Measuring success: Is your website a hotel or a homeless shelter?

For many inexperienced webmasters, the hallmark of a successful website lies in its popularity or the amount of ‘hits’ it gets every month. The apparent reasoning behind this fallacy is that if people are visiting the site it must be fulfilling its purpose. People wouldn’t be wasting their time on something that doesn’t work, right?

Think of a website like a ‘hotel’. The hotelier (or webmaster) tells you “3000 people slept here last night,” and whilst that’s an impressive figure, what he has failed to mention is that his ‘hotel’ is actually a poorly-funded homeless shelter, and it actually costs the hotelier money to run it.

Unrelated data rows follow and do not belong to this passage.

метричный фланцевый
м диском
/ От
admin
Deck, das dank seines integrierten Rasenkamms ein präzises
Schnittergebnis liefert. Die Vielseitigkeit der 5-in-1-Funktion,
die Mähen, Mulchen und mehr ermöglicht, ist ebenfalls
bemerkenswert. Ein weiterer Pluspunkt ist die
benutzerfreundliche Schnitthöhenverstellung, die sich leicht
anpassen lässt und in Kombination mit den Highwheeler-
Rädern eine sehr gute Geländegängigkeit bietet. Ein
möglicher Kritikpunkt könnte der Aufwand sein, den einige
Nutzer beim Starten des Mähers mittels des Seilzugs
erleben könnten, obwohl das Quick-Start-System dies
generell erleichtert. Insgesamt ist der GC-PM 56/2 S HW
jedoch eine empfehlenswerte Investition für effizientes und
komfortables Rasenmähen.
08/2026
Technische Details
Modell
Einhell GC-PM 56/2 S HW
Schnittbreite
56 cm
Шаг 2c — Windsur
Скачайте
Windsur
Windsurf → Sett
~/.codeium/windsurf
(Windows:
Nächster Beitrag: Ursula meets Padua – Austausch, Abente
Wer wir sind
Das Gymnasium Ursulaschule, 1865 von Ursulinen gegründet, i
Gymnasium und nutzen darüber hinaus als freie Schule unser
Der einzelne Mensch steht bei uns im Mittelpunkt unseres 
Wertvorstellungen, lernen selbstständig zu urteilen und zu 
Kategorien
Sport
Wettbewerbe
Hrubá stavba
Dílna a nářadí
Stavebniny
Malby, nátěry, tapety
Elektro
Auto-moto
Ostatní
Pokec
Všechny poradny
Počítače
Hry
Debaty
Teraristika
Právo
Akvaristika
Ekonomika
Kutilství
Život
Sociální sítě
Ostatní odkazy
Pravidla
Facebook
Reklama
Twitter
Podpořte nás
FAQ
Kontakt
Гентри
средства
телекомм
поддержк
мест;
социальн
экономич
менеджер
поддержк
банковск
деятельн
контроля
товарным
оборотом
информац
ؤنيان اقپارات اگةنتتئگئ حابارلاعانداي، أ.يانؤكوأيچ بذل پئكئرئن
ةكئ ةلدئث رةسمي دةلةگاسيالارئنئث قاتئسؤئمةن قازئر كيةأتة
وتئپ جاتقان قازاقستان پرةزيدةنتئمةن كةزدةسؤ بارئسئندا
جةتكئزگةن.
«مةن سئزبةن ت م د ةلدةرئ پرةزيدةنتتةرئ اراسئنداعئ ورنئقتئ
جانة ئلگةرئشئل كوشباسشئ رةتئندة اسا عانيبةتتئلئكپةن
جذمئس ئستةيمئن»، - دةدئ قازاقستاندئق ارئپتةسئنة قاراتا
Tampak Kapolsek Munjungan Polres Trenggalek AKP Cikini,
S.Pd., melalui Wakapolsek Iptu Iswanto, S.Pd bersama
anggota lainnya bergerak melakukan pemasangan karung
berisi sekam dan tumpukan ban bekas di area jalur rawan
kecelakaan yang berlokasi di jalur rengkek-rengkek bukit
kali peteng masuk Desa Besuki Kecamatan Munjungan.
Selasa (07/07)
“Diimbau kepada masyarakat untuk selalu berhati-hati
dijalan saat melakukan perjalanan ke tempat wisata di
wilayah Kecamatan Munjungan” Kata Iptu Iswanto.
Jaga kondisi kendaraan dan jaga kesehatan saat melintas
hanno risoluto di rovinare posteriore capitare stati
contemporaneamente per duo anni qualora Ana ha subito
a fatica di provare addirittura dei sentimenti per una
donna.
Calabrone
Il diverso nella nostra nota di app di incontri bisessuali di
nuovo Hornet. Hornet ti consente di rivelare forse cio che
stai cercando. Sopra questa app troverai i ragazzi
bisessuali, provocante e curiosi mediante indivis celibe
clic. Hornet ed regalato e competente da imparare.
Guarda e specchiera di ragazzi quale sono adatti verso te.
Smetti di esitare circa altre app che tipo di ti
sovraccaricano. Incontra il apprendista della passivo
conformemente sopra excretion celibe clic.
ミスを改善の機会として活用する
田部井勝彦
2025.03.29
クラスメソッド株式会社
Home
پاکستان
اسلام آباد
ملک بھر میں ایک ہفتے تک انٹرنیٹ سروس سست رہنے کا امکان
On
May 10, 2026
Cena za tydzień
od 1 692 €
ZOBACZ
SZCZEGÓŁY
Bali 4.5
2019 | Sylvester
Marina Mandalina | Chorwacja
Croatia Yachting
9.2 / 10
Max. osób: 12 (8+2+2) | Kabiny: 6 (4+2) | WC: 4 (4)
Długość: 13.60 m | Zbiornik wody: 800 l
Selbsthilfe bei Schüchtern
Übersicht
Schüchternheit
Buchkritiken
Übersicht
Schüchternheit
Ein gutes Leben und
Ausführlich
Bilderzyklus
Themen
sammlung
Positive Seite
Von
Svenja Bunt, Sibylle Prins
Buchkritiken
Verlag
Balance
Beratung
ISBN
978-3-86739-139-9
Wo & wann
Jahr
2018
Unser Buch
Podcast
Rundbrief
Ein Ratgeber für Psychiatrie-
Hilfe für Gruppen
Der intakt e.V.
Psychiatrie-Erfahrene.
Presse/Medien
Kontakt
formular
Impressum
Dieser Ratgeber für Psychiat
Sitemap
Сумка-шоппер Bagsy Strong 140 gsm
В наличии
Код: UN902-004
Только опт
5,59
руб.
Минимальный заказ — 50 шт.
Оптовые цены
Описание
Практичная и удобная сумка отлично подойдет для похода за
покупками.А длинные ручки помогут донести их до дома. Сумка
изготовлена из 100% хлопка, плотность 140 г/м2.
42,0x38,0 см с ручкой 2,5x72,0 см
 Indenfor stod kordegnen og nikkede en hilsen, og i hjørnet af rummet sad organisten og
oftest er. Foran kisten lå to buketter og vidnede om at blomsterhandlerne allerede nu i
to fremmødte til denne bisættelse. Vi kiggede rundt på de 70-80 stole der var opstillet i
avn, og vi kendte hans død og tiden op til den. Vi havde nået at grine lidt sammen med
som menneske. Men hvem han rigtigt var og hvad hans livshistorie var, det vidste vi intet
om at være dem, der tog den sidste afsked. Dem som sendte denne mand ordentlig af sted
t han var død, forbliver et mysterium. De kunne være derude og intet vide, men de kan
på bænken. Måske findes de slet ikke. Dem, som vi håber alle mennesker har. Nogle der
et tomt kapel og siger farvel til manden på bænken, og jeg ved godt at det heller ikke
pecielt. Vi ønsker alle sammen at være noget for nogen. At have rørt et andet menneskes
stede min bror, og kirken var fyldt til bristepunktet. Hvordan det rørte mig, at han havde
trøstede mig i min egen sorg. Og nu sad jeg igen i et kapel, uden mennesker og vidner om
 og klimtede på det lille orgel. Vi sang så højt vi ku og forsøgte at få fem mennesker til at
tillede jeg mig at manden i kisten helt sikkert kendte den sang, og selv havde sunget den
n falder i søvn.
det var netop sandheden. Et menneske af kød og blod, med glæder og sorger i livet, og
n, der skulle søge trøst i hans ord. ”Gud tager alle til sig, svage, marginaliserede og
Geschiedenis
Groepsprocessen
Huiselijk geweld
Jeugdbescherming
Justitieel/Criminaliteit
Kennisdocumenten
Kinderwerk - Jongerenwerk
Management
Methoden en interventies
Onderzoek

With the advent of search engines and sponsored links, driving endless reams of traffic to a site is easy if one is willing to spend money by bidding hundreds of Rands or Dollars on high traffic, yet completely irrelevant keywords.

Think of the things that are searched for most on the Internet: porn, news, videos, games. If the website owner were to show ads when users searched for those items and drove that traffic to the site – the hit number would skyrocket. But is that traffic fulfilling the purpose of the site?

The ‘hotel’ can invite all the homeless over for a free night and get their numbers up, but it isn’t going to do anything for their bottom line. If, however, they invite some CEOs around for a complimentary stay, they could have some of their clientele buying dinner as well, and others might come back the following weekend with their families as paying customers. Such an act would increase the viability of the website as it generates profit and fulfils its purpose.

Despite the analogy above, website visits are incredibly important to the health of a site and driving traffic strategically through paid search is often the route to site profitability. Google wouldn’t generate billions of dollars in revenue if Adwords didn’t work.

Website owners should, however, consider the following before determining their site’s success:

  • Bounce Rates: defined by Google’s resident Analytics guru, Avinash Kaushik, as: People came, saw your site, threw up and then left. Obviously a high bounce rate means people aren’t getting what they asked for; the site is poorly-designed, or it has an irrelevant campaign driving traffic to it.
  • Time On The Site: Depending on the site, this can be a good and a bad thing. For news and analysis sites like The Daily Maverick and Financial Mail, a long time on the site is a great thing – people are engaging with the content. Conversely, if the site is an acquisition site, like WantItAll, and the visitor spends a long time on the site (or views many unrelated pages), it could mean people are looking around for content/pages they aren’t finding.
  • Design/Usability: Does the website do what’s it’s supposed to do in the most efficient and simplest way? On TravelStart, for example, there is a “chat to us” button, which allows clients to make queries by directly chatting to the consultants online.
  • Conversion Rate: This could be leads, business enquiries, reservations or any goals you define. Does your Paid Search spend improve your conversion rate and revenue? Is your Paid Search spend delivering an attractive return on investment?
  • Content Relevant To The Search: Does the data architecture of the site make sense? Does it rank well naturally for important relevant search terms? Does it have targeted landing pages so that a paid search visitor is presented with targeted content highly relevant to his/her search query? All of these measures ensure that the conversion rate of the site is under scrutiny and improved upon.
  • Website Analytics: Google Analytics is a powerful and free website analytics tool that’s easy to install on your website. It provides great insight into visitor behaviour; traffic sources; and destination on exit. It is also a powerful tool for website and online advertising campaign analysis and optimisation.

Site success is about achieving purpose and profitability by driving traffic strategically to deep-linked pages that make sense – and not to a homepage via irrelevant means.

Once this rule is realised, online marketing budgets should be spent to the highest efficiency with providers in markets that provide the greatest return on investment.